Wer mit einer Brille Beschwerden hat, kann sie immer dann zurückgeben, wenn der Anbieter einen Fehler gemacht und beispielsweise die falschen Gläser eingesetzt hat. Wer allerdings bei der Bestellung selbst die falschen Werte angegeben hat oder mit dem Gestell an sich unzufrieden ist, kann die Brille eigentlich nicht zurückgeben. Denn maßgefertigte Produkte müssen die Anbieter nicht zurücknehmen.

Frist für die Rücksendung festgelegt

Allerdings lösen sich die meisten Online-Shops freiwillig von dieser Regelung. Bei "Brille bitte", "Brillenplatz.de" und "Mister Spex" kann man die Sehhilfe innerhalb von 30 Tagen kostenfrei zurücksenden. Andere Anbieter räumen entweder deutlich weniger Zeit ein oder verlangen eine Pauschale als Entschädigung. Bei Optik24plus.de ist der Widerruf sogar komplett ausgeschlossen.

Damit es gar nicht erst zur Rückgabe kommt, bieten die Verkäufer verschiedene Sonderdienstleistungen an. Bei etwa der Hälfte aller Online-Optiker kann man vor dem Kauf bis zu fünf Modelle zur Ansicht bestellen, mehrere Tage Probe tragen und kostenlos wieder zurücksenden. Brillen-butler.de und Mister Spex haben außerdem mehrere hundert Partneroptiker, bei denen man vor dem Kauf einen Sehtest machen und die Brillenfassungen nach dem Kauf anpassen lassen kann.

Allerdings ist das Partnernetz in ländlichen Regionen noch sehr lückenhaft. Mister Spex etwa arbeitet in Berlin mit neun Betrieben zusammen, in ganz Thüringen aber nur mit acht. Der Kunde muss dort bis zu zwei Stunden Fahrt auf sich nehmen, um zum nächsten Partner-Optiker zu gelangen.

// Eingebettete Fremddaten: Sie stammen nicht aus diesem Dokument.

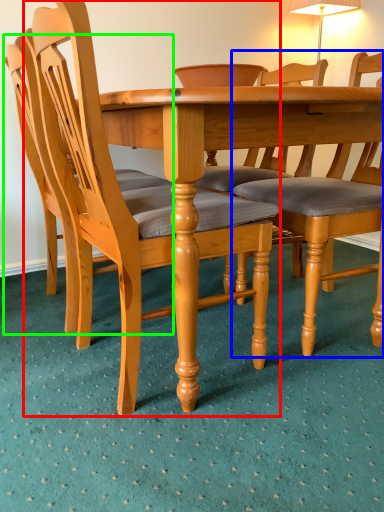
Question: Which object is positioned closest to chair (highlighted by a red box)? Select from chair (highlighted by a blue box) and chair (highlighted by a green box).

Choices:
 (A) chair
 (B) chair

Answer: (B)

Einen weiteren Service bietet Brillen.de: Beim Kauf einer Sehhilfe ist im Preis automatisch eine Brillenversicherung für zwölf Monate inbegriffen. Diese zahlt nicht nur dann, wenn sich die Sehstärke verändert, sondern auch bei Beschädigungen - selbst wenn man sie selbst verursacht. Wer bereits solche eine Police abgeschlossen hat, kann beim Kauf im Internet unbesorgt sein: Für die Versicherer ist es unerheblich, ob man beim Optiker vor Ort oder im Netz kauft.

All das zeigt: Auch wenn ein paar Klicks genügen sollte man sich beim Brillenkauf im Netz Zeit nehmen - um nach dem passenden Modell suchen, die Angebote zu vergleichen und Brillen zur Probe bestellen.